Because the lines must stay identical, write out the data without changing anything.

(Beginning of Stored data)

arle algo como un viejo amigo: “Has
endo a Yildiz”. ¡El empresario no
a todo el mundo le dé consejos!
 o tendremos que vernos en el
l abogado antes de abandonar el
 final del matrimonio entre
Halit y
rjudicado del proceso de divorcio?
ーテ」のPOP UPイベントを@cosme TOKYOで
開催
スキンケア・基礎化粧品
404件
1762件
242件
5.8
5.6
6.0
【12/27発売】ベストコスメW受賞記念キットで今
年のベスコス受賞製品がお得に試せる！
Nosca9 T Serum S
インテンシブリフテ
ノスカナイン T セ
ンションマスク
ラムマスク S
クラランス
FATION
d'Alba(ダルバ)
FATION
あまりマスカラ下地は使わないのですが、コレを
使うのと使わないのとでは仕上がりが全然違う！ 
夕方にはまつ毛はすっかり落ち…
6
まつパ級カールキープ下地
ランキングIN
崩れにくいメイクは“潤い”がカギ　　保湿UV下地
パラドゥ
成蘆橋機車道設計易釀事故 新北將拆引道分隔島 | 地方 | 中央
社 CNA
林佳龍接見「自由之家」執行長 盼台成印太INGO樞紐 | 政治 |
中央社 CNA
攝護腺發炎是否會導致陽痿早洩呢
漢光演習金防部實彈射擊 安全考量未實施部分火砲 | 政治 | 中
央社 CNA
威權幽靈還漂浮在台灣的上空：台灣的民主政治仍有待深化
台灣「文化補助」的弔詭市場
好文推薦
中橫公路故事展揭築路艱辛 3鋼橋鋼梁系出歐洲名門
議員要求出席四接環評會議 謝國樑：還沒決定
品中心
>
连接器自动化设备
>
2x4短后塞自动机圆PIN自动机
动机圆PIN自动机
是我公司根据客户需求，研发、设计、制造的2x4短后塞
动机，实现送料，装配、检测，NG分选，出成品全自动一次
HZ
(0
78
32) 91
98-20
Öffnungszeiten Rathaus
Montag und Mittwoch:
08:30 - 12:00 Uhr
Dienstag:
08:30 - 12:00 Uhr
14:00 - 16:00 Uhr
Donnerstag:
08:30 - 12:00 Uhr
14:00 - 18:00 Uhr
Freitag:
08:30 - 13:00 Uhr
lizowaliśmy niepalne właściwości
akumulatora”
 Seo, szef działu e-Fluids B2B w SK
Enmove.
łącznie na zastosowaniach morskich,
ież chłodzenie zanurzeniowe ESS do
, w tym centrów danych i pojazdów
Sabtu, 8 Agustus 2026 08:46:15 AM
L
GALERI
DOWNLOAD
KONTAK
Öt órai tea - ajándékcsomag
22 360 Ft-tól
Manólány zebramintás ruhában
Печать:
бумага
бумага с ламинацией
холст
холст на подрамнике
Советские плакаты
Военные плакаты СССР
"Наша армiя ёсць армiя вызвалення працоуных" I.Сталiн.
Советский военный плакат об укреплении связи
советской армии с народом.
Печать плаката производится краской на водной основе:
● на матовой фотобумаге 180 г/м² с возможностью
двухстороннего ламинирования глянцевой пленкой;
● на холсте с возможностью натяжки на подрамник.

(End of Stored data)

▶ _Exercise solution_
arle algo como un viejo amigo: “Has
endo a Yildiz”. ¡El empresario no
a todo el mundo le dé consejos!
 o tendremos que vernos en el
l abogado antes de abandonar el
 final del matrimonio entre
Halit y
rjudicado del proceso de divorcio?
ーテ」のPOP UPイベントを@cosme TOKYOで
開催
スキンケア・基礎化粧品
404件
1762件
242件
5.8
5.6
6.0
【12/27発売】ベストコスメW受賞記念キットで今
年のベスコス受賞製品がお得に試せる！
Nosca9 T Serum S
インテンシブリフテ
ノスカナイン T セ
ンションマスク
ラムマスク S
クラランス
FATION
d'Alba(ダルバ)
FATION
あまりマスカラ下地は使わないのですが、コレを
使うのと使わないのとでは仕上がりが全然違う！ 
夕方にはまつ毛はすっかり落ち…
6
まつパ級カールキープ下地
ランキングIN
崩れにくいメイクは“潤い”がカギ　　保湿UV下地
パラドゥ
成蘆橋機車道設計易釀事故 新北將拆引道分隔島 | 地方 | 中央
社 CNA
林佳龍接見「自由之家」執行長 盼台成印太INGO樞紐 | 政治 |
中央社 CNA
攝護腺發炎是否會導致陽痿早洩呢
漢光演習金防部實彈射擊 安全考量未實施部分火砲 | 政治 | 中
央社 CNA
威權幽靈還漂浮在台灣的上空：台灣的民主政治仍有待深化
台灣「文化補助」的弔詭市場
好文推薦
中橫公路故事展揭築路艱辛 3鋼橋鋼梁系出歐洲名門
議員要求出席四接環評會議 謝國樑：還沒決定
品中心
>
连接器自动化设备
>
2x4短后塞自动机圆PIN自动机
动机圆PIN自动机
是我公司根据客户需求，研发、设计、制造的2x4短后塞
动机，实现送料，装配、检测，NG分选，出成品全自动一次
HZ
(0
78
32) 91
98-20
Öffnungszeiten Rathaus
Montag und Mittwoch:
08:30 - 12:00 Uhr
Dienstag:
08:30 - 12:00 Uhr
14:00 - 16:00 Uhr
Donnerstag:
08:30 - 12:00 Uhr
14:00 - 18:00 Uhr
Freitag:
08:30 - 13:00 Uhr
lizowaliśmy niepalne właściwości
akumulatora”
 Seo, szef działu e-Fluids B2B w SK
Enmove.
łącznie na zastosowaniach morskich,
ież chłodzenie zanurzeniowe ESS do
, w tym centrów danych i pojazdów
Sabtu, 8 Agustus 2026 08:46:15 AM
L
GALERI
DOWNLOAD
KONTAK
Öt órai tea - ajándékcsomag
22 360 Ft-tól
Manólány zebramintás ruhában
Печать:
бумага
бумага с ламинацией
холст
холст на подрамнике
Советские плакаты
Военные плакаты СССР
"Наша армiя ёсць армiя вызвалення працоуных" I.Сталiн.
Советский военный плакат об укреплении связи
советской армии с народом.
Печать плаката производится краской на водной основе:
● на матовой фотобумаге 180 г/м² с возможностью
двухстороннего ламинирования глянцевой пленкой;
● на холсте с возможностью натяжки на подрамник.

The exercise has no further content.